Otávio afastou-se. Henriqueta rezou, chorou em segredo, frequentou missas e novenas. Cuidou da casa e dos filhos; infernizou as empregadas. Tricotou com afinco para a campanha “Aqueça o coração aquecendo um pobre”. Emagreceu. O Pontes chegou a preocupar-se. O que terá essa mulher, que anda tão esquisita? Consolou-se afinal no honrado ombro do marido. E depois de lamentar tanto sofrimento sem nenhum proveito, acabou por felicitar-se. Afinal, mantivera-se pura. Uns poucos arranhões não feriam o cerne de sua virtude.

 

Passaram-se meses. Naquele verão, os Menezes viajaram juntos. E passou-se um outro ano inteiro. E lá um belo dia, apareceu Otávio, era janeiro. Um ramo de violetas numa das mãos e, na outra, os charutos prediletos do Pontes. Sempre o mesmo homem: galante, gentil, boa prosa. E recomeçaram os serões. E para Henriqueta, uma fase de sensações escuras e delicadas. Alegria de reencontro, lembranças pungentes da antiga recusa.
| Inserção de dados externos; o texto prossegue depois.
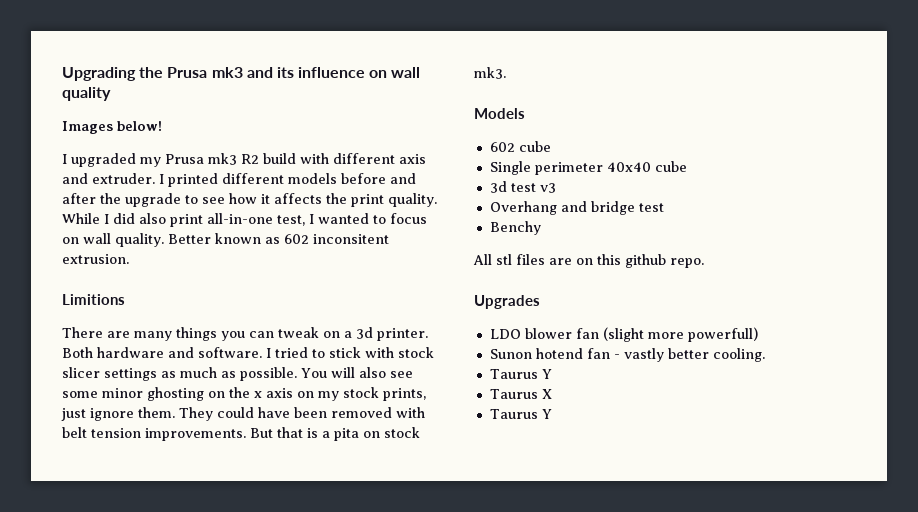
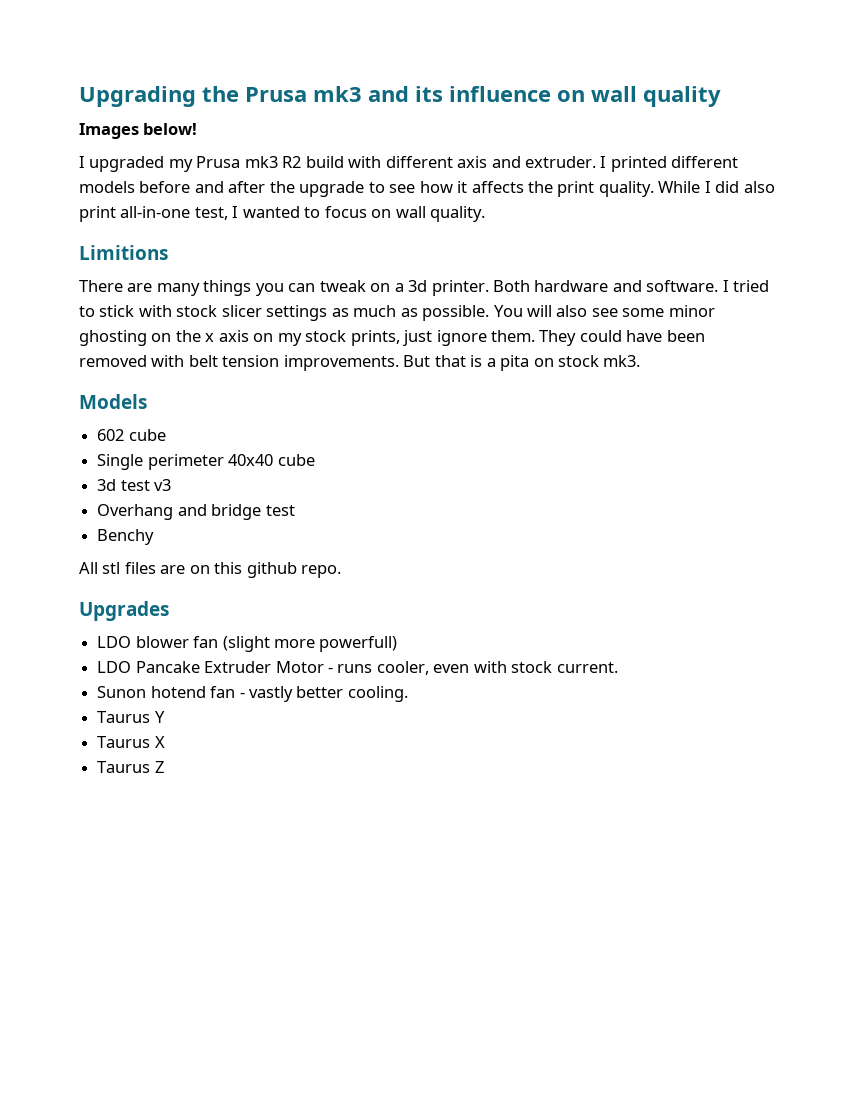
[168,233,389,244] [62,254,129,264] Better known as 602 inconsitent extrusion. -> (486, 214) none
(758, 334) none -> [97,661,618,675] // LDO Pancake Extruder Motor - runs cooler, even with stock current.
[541,409,552,419] Y -> [154,761,164,773] Z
Fundo remexido de lagoa: vinham à tona algas e lodo, um brilho de sol em grãos de areia e umas bolhas retardadas de fantasia arrebentando em doces suspiros de desejo sufocado. Pelo menos não sofria mais: tinha pulado a fogueira. A salvo do outro lado, não se arrependia; tampouco sentia-se ameaçada.

Otávio parecia também um nada mudado. Quando iam à varanda tomar a fresca, Henriqueta observava-o de soslaio. E novamente as fantasias esgueiravam-se entre as pausas da palestra, insinuavam-se sub-reptícias entre duas palavras... que mal tem pensar? Passada a tempestade, que ao menos aproveitasse a bonança.
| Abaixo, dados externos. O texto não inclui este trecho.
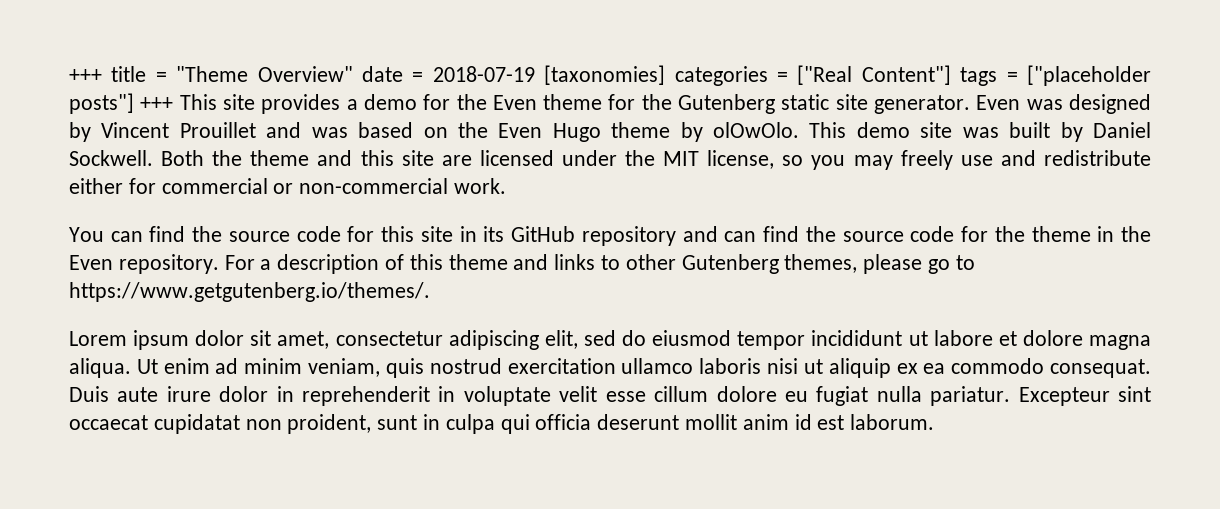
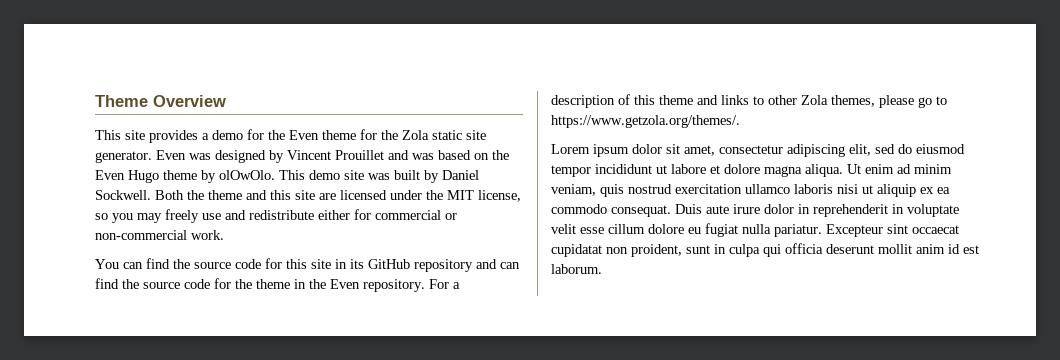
[69,65,1151,86] [69,93,174,114] +++ title = "Theme Overview" date = 2018-07-19 [taxonomies] categories = ["Real Content"] tags = ["placeholder posts"] +++ -> [95,95,226,107] Theme Overview //
[678,94,776,114] Gutenberg -> [402,130,429,140] Zola
[681,254,779,274] Gutenberg -> [801,95,828,105] Zola
[69,282,430,302] https://www.getgutenberg.io/themes/. -> [551,115,740,128] https://www.getzola.org/themes/.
Naquela noite, o Pontes retardou-se para o jantar. Um compromisso súbito e inadiável reteve-o no escritório. Telefonou à mulher: que ela fizesse as honras da casa. Henriqueta jantou com os filhos e o amigo. Tio Otávio, animado, distraiu as crianças com histórias e números de prestidigitação. E quando os meninos subiram para o quarto entre protestos e promessas, sentaram-se os dois do lado de fora como velhos e bons camaradas. Uma lagartixa cruzou o caibro maior, uns últimos cupins revoavam em torno do lampião da rua, cheirava a jasmim. Noite morna e perfumada, à luz fraca da varanda, Henriqueta baixou os olhos em silêncio, sombra de cílios bordando a face. Sobre seu silêncio, pousou carinhoso o de Otávio, mão recobrindo mão; e entre eles cresciam as palavras não ditas, inclinavam-se as flores murchas de um futuro sufocado e perdido em alguma dobra do passado.
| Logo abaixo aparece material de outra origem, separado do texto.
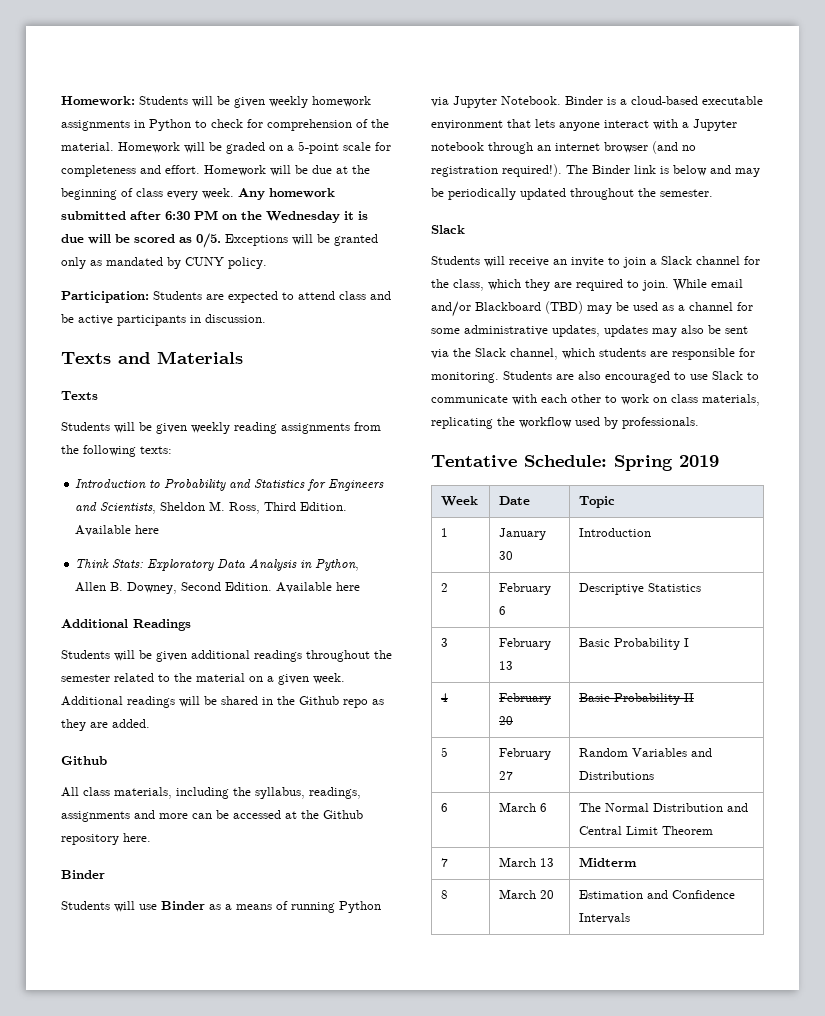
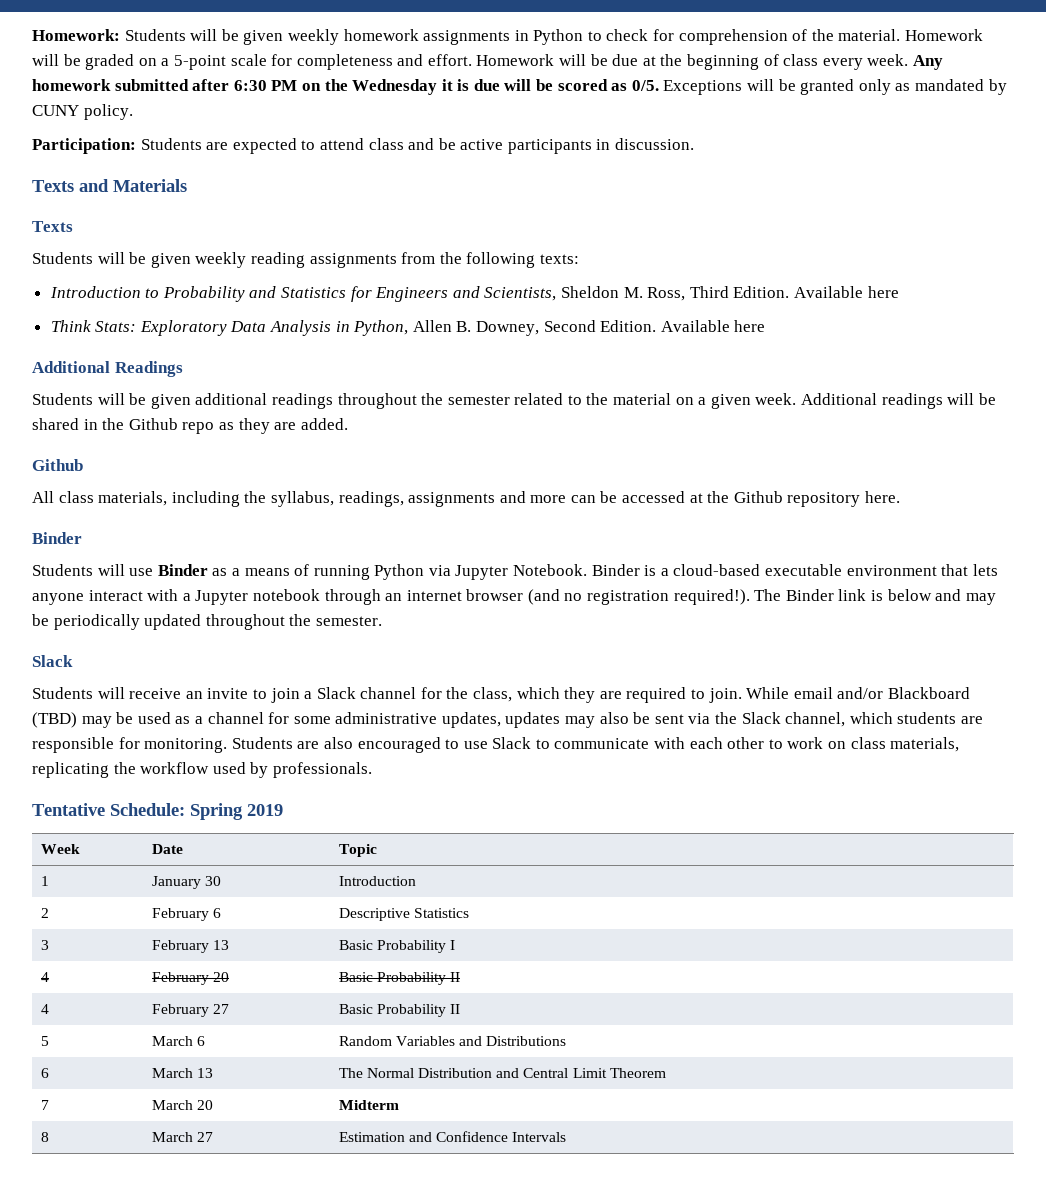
[441,747,449,757] 5 -> [40,1004,49,1014] 4
(514, 775) none -> [338,1004,461,1017] [40,1036,49,1046] [151,1036,205,1046] | Basic Probability II // 5 | March 6
[540,803,548,812] 6 -> [196,1068,213,1078] 13
[540,858,555,867] 13 -> [196,1100,213,1110] 20
[540,890,555,899] 20 -> [196,1132,213,1142] 27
De repente ele se inclinou, intenso:

– Como eu te quis, como sofri por tua causa! Mas você estava certa, foi uma loucura, me perdoe. Agora passou... quer dizer, às vezes ainda me sinto tão atraído, mas... bem, eu também sou amigo do Pontes... O melhor é mesmo sermos bons camaradas. E para selar essa amizade, queria te convidar... Sabe, já que nunca saímos a sós, quando Helena voltar, vamos sair todos juntos, dois ou três casais para uma noitada alegre, coisa íntima, só de amigos...

Antes que terminasse de falar, a bofetada estalou no rosto. E Henriqueta, lívida e trêmula, fuzilou:

– Isso eu nunca pensei, isso eu não admito! Eu suportei todas as tuas impertinências, tudo, tudo, porque gostei de você também. Mas isso! Quem você pensa que sou? Por quem me toma? E saiu batendo a porta da sala, subiu as escadas correndo para atirar-se na cama aos prantos. Deixando na varanda um Otávio boquiaberto. Espanto aos poucos substituído pelo enigmático sorriso de bem-aventurança que viria a se instalar em seus lábios durante todo aquele verão. E em todo o ano seguinte. Mas falemos baixo. Por enquanto, esta é a história de uma dona casta.